Exercise description → The full listing should be duplicated word for word.

Records for processing →
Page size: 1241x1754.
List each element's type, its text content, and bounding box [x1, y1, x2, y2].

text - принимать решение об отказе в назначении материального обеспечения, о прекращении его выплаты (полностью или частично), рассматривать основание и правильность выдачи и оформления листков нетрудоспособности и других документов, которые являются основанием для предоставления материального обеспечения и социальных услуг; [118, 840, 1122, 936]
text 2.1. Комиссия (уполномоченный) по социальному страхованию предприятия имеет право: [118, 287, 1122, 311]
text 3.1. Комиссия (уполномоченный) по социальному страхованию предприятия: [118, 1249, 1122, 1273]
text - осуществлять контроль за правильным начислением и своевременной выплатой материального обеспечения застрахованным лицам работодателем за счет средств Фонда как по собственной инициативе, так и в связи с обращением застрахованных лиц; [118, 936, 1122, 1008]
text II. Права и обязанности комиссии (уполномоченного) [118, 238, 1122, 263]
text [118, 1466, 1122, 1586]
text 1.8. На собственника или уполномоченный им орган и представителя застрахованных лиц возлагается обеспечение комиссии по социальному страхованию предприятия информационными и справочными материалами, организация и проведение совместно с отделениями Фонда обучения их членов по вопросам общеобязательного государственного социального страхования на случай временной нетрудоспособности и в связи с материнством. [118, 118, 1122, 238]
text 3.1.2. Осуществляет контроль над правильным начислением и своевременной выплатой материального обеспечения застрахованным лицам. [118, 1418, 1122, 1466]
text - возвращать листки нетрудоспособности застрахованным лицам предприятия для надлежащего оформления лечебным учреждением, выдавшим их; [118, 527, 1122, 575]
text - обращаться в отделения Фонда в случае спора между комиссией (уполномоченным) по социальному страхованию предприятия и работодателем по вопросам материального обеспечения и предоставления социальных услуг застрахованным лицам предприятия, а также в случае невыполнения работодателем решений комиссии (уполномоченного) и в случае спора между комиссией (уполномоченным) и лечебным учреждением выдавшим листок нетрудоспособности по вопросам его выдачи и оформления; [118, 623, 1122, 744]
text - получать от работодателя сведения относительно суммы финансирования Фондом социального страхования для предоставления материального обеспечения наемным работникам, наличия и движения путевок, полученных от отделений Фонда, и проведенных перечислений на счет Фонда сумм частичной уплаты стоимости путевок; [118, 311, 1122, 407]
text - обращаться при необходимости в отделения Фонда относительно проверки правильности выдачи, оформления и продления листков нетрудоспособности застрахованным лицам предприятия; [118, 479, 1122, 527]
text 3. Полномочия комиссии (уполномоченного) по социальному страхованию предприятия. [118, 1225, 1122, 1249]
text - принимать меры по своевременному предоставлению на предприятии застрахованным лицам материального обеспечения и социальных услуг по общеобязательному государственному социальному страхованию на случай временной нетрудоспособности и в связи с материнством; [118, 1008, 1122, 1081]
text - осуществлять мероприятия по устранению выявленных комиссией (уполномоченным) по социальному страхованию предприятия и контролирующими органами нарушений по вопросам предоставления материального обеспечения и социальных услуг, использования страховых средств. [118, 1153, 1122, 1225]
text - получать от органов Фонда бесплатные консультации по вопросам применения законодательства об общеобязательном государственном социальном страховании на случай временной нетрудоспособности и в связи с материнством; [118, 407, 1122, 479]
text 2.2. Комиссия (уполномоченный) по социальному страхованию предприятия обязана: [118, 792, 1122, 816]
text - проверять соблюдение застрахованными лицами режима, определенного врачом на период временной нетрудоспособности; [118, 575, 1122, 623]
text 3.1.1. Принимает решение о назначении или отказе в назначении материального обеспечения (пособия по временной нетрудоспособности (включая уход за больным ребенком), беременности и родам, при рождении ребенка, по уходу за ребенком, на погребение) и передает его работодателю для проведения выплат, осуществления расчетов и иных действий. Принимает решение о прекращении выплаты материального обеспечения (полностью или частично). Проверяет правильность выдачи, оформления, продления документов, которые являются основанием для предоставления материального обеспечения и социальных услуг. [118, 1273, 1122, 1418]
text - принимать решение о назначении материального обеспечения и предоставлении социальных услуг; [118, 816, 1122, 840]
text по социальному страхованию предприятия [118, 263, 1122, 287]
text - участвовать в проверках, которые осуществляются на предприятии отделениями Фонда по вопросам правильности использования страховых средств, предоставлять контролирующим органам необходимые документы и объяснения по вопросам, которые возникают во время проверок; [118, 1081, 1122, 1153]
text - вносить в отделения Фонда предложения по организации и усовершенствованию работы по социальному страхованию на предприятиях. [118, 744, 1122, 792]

Output for this exercise →
Page size: 1241x1754.
List each element's type, its text content, and bounding box [x1, y1, x2, y2].

text - принимать решение об отказе в назначении материального обеспечения, о прекращении его выплаты (полностью или частично), рассматривать основание и правильность выдачи и оформления листков нетрудоспособности и других документов, которые являются основанием для предоставления материального обеспечения и социальных услуг; [118, 840, 1122, 936]
text 2.1. Комиссия (уполномоченный) по социальному страхованию предприятия имеет право: [118, 287, 1122, 311]
text 3.1. Комиссия (уполномоченный) по социальному страхованию предприятия: [118, 1249, 1122, 1273]
text - осуществлять контроль за правильным начислением и своевременной выплатой материального обеспечения застрахованным лицам работодателем за счет средств Фонда как по собственной инициативе, так и в связи с обращением застрахованных лиц; [118, 936, 1122, 1008]
text II. Права и обязанности комиссии (уполномоченного) [118, 238, 1122, 263]
text [118, 1466, 1122, 1586]
text 1.8. На собственника или уполномоченный им орган и представителя застрахованных лиц возлагается обеспечение комиссии по социальному страхованию предприятия информационными и справочными материалами, организация и проведение совместно с отделениями Фонда обучения их членов по вопросам общеобязательного государственного социального страхования на случай временной нетрудоспособности и в связи с материнством. [118, 118, 1122, 238]
text 3.1.2. Осуществляет контроль над правильным начислением и своевременной выплатой материального обеспечения застрахованным лицам. [118, 1418, 1122, 1466]
text - возвращать листки нетрудоспособности застрахованным лицам предприятия для надлежащего оформления лечебным учреждением, выдавшим их; [118, 527, 1122, 575]
text - обращаться в отделения Фонда в случае спора между комиссией (уполномоченным) по социальному страхованию предприятия и работодателем по вопросам материального обеспечения и предоставления социальных услуг застрахованным лицам предприятия, а также в случае невыполнения работодателем решений комиссии (уполномоченного) и в случае спора между комиссией (уполномоченным) и лечебным учреждением выдавшим листок нетрудоспособности по вопросам его выдачи и оформления; [118, 623, 1122, 744]
text - получать от работодателя сведения относительно суммы финансирования Фондом социального страхования для предоставления материального обеспечения наемным работникам, наличия и движения путевок, полученных от отделений Фонда, и проведенных перечислений на счет Фонда сумм частичной уплаты стоимости путевок; [118, 311, 1122, 407]
text - обращаться при необходимости в отделения Фонда относительно проверки правильности выдачи, оформления и продления листков нетрудоспособности застрахованным лицам предприятия; [118, 479, 1122, 527]
text 3. Полномочия комиссии (уполномоченного) по социальному страхованию предприятия. [118, 1225, 1122, 1249]
text - принимать меры по своевременному предоставлению на предприятии застрахованным лицам материального обеспечения и социальных услуг по общеобязательному государственному социальному страхованию на случай временной нетрудоспособности и в связи с материнством; [118, 1008, 1122, 1081]
text - осуществлять мероприятия по устранению выявленных комиссией (уполномоченным) по социальному страхованию предприятия и контролирующими органами нарушений по вопросам предоставления материального обеспечения и социальных услуг, использования страховых средств. [118, 1153, 1122, 1225]
text - получать от органов Фонда бесплатные консультации по вопросам применения законодательства об общеобязательном государственном социальном страховании на случай временной нетрудоспособности и в связи с материнством; [118, 407, 1122, 479]
text 2.2. Комиссия (уполномоченный) по социальному страхованию предприятия обязана: [118, 792, 1122, 816]
text - проверять соблюдение застрахованными лицами режима, определенного врачом на период временной нетрудоспособности; [118, 575, 1122, 623]
text 3.1.1. Принимает решение о назначении или отказе в назначении материального обеспечения (пособия по временной нетрудоспособности (включая уход за больным ребенком), беременности и родам, при рождении ребенка, по уходу за ребенком, на погребение) и передает его работодателю для проведения выплат, осуществления расчетов и иных действий. Принимает решение о прекращении выплаты материального обеспечения (полностью или частично). Проверяет правильность выдачи, оформления, продления документов, которые являются основанием для предоставления материального обеспечения и социальных услуг. [118, 1273, 1122, 1418]
text - принимать решение о назначении материального обеспечения и предоставлении социальных услуг; [118, 816, 1122, 840]
text по социальному страхованию предприятия [118, 263, 1122, 287]
text - участвовать в проверках, которые осуществляются на предприятии отделениями Фонда по вопросам правильности использования страховых средств, предоставлять контролирующим органам необходимые документы и объяснения по вопросам, которые возникают во время проверок; [118, 1081, 1122, 1153]
text - вносить в отделения Фонда предложения по организации и усовершенствованию работы по социальному страхованию на предприятиях. [118, 744, 1122, 792]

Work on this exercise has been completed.